I would agree with leaving out London for a 2-week trip. As an American, I find the continent infinitely more interesting than Britain in general. Unless, of course, the OP has special ties to or interests in Britain.

That said, there’s nothing like the British Museum and seeing Stonehenge IRL.

Fuck it. Th OP simply needs to carve out at least 3 months and do things right! :slight_smile:

London certainly has its attractions: Kew Gardens, St. Paul’s, Westminster Abbey, Buckingham Palace. I always enjoyed my visits there. But it’s a huge city, and, like Paris, you spend most of your time on the tube getting to where you want to go. It also doesn’t have the romance of Paris or Rome. A silly notion, I know, but there is a definite ambiance to the cities on the continent that London doesn’t seem to have.
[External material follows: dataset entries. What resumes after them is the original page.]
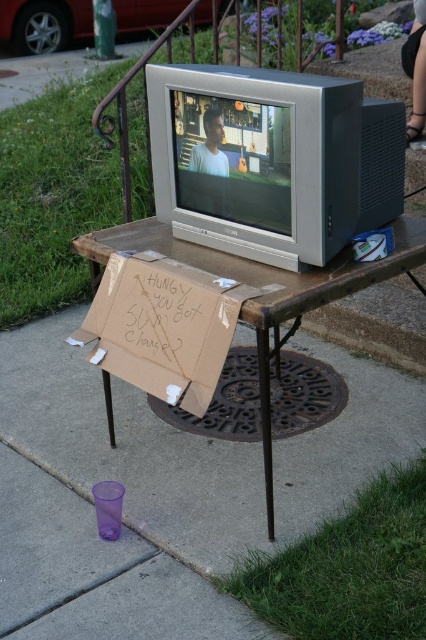
Question: Which point is farther to the camera?

Choices:
 (A) (85, 401)
 (B) (201, 316)

Answer: (A)

Question: Where is purple plastic cup at lower left located in relation to brown cardboard sign at center in the image?

Choices:
 (A) above
 (B) below

Answer: (B)

Question: From the image, what is the correct spatial relationship of purple plastic cup at lower left in relation to brown cardboard sign at center?

Choices:
 (A) above
 (B) below

Answer: (B)

Question: Which of the following is the farthest from the observer?

Choices:
 (A) (215, 291)
 (B) (241, 480)

Answer: (B)

Question: Where is purple plastic cup at lower left located in relation to brown cardboard sign at center in the image?

Choices:
 (A) above
 (B) below

Answer: (B)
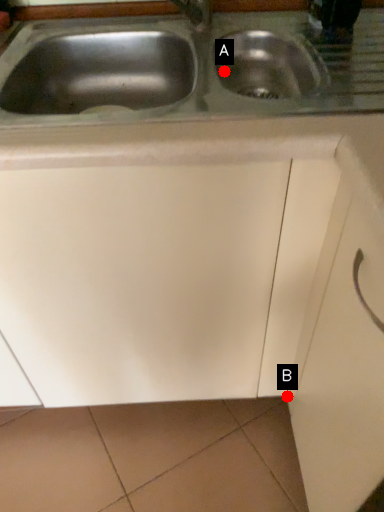
Question: Two points are circled on the image, labeled by A and B beside each circle. Which of the following is the farthest from the observer?

Choices:
 (A) A is further
 (B) B is further

Answer: (B)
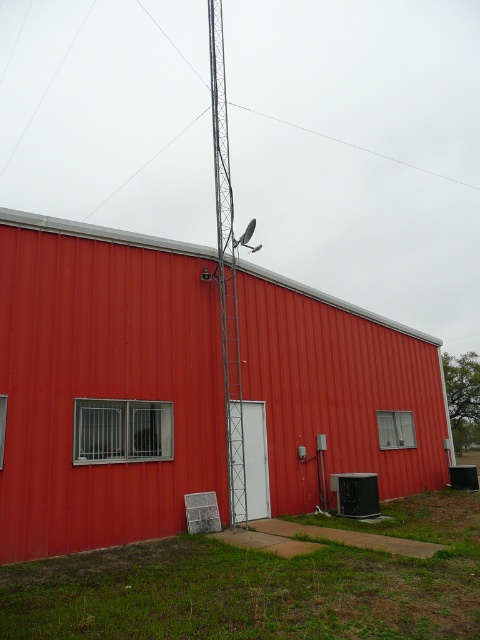
You are standing at point A, which is at coordinate point A at [7,435]. You need to reach point B, which is 24.95 feet away from you. The path to point B is blocked by the tall metallic tower. Can you go around the tower to reach point B without getting closer than 10 feet to it?

The distance between point A at [7,435] and point B is 24.95 feet. Since the path is blocked by the tower and you need to stay at least 10 feet away from it, you can go around the tower while maintaining the required distance. However, the exact feasibility depends on the tower dimensions not provided here.

You are standing in front of the red corrugated metal building with the tall metallic tower in front of it. You notice two points marked on the tower. Which of the two points, point (128, 250) or point (231, 419), is closer to your current position?

Point (128, 250) is closer to the camera than point (231, 419), so the point marked (128, 250) is closer to your current position.

You are a delivery driver who needs to back up your truck to the door of the metallic red barn at center. However, there is a metallic silver antenna at center in the way. Based on the scene, can you safely back up without hitting the antenna?

The metallic red barn at center is in front of the metallic silver antenna at center, meaning the antenna is behind the barn. Since the truck needs to back up to the barn door, the antenna is not in the direct path and should not be hit during the maneuver.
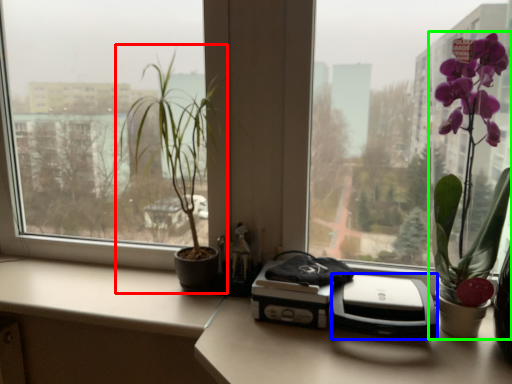
Question: Based on their relative distances, which object is farther from houseplant (highlighted by a red box)? Choose from printer (highlighted by a blue box) and houseplant (highlighted by a green box).

Choices:
 (A) printer
 (B) houseplant

Answer: (B)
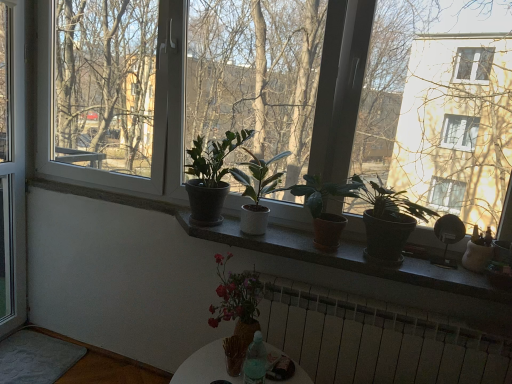
Question: Is matte concrete window sill at center facing towards white metallic radiator at lower center?

Choices:
 (A) yes
 (B) no

Answer: (B)

Question: Is matte concrete window sill at center in front of white metallic radiator at lower center?

Choices:
 (A) yes
 (B) no

Answer: (A)

Question: From a real-world perspective, is matte concrete window sill at center physically above white metallic radiator at lower center?

Choices:
 (A) no
 (B) yes

Answer: (B)

Question: Is matte concrete window sill at center to the right of white metallic radiator at lower center from the viewer's perspective?

Choices:
 (A) yes
 (B) no

Answer: (B)

Question: Can you confirm if matte concrete window sill at center is bigger than white metallic radiator at lower center?

Choices:
 (A) no
 (B) yes

Answer: (A)

Question: Considering their positions, is transparent glass window at left located in front of or behind pink matte vase at center, positioned as the 4th houseplant in right-to-left order?

Choices:
 (A) front
 (B) behind

Answer: (B)

Question: From a real-world perspective, is transparent glass window at left physically located above or below pink matte vase at center, positioned as the 4th houseplant in right-to-left order?

Choices:
 (A) below
 (B) above

Answer: (B)

Question: Looking at their shapes, would you say transparent glass window at left is wider or thinner than pink matte vase at center, positioned as the 4th houseplant in right-to-left order?

Choices:
 (A) thin
 (B) wide

Answer: (A)

Question: Considering the positions of point (1, 46) and point (234, 309), is point (1, 46) closer or farther from the camera than point (234, 309)?

Choices:
 (A) farther
 (B) closer

Answer: (A)

Question: Is transparent glass window at left inside or outside of matte black pot at center, positioned as the first houseplant in left-to-right order?

Choices:
 (A) outside
 (B) inside

Answer: (A)

Question: Is point (13, 180) positioned closer to the camera than point (217, 153)?

Choices:
 (A) farther
 (B) closer

Answer: (A)

Question: Looking at their shapes, would you say transparent glass window at left is wider or thinner than matte black pot at center, which ranks as the fifth houseplant in right-to-left order?

Choices:
 (A) wide
 (B) thin

Answer: (B)

Question: From their relative heights in the image, would you say transparent glass window at left is taller or shorter than matte black pot at center, positioned as the first houseplant in left-to-right order?

Choices:
 (A) short
 (B) tall

Answer: (B)

Question: Is brown terracotta pot at center, positioned as the 4th houseplant in left-to-right order, taller or shorter than matte black pot at center, which ranks as the 5th houseplant in left-to-right order?

Choices:
 (A) short
 (B) tall

Answer: (A)

Question: From the image's perspective, is brown terracotta pot at center, positioned as the 4th houseplant in left-to-right order, above or below matte black pot at center, the 1th houseplant viewed from the right?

Agree! There are “youth hostels” that are not only for the young! And you really can stay and travel cheaply in Europe if you try. Take overnight trains and sleep there - saves spending money in hostel/pension for the night and it is great to wake up in a new country, new city, new culture.
Get an open-end return flight and stay as long as you can before returning to the US.
Going to Europe for only two weeks is like eating one potato chip - good, but you want more, more, more!

This sounds lovely, but my partner is not into that sort of shoestring travel. And I am still working, so I can’t just take off indefinitely.

Maybe after I retire…

Anyway, definitely France and Italy seem to be the concensus. Paris, Florence and Venice both, maybe Rome, and my partner says he wants to go somewhere down near Naples, I don’t know exactly where he has in mind or why.

I would love to wander around Great Britain, including Scotland, Cornwall and Wales, but that would have to be a different trip. I have read so many books set in these areas that it would be a real treat to visit them, maybe doing one of those walking tours that I’ve read about. A stout pair of shoes, a stout walking stick, lots of tweed, and I’d be all set!

Thanks for all the helpful observations.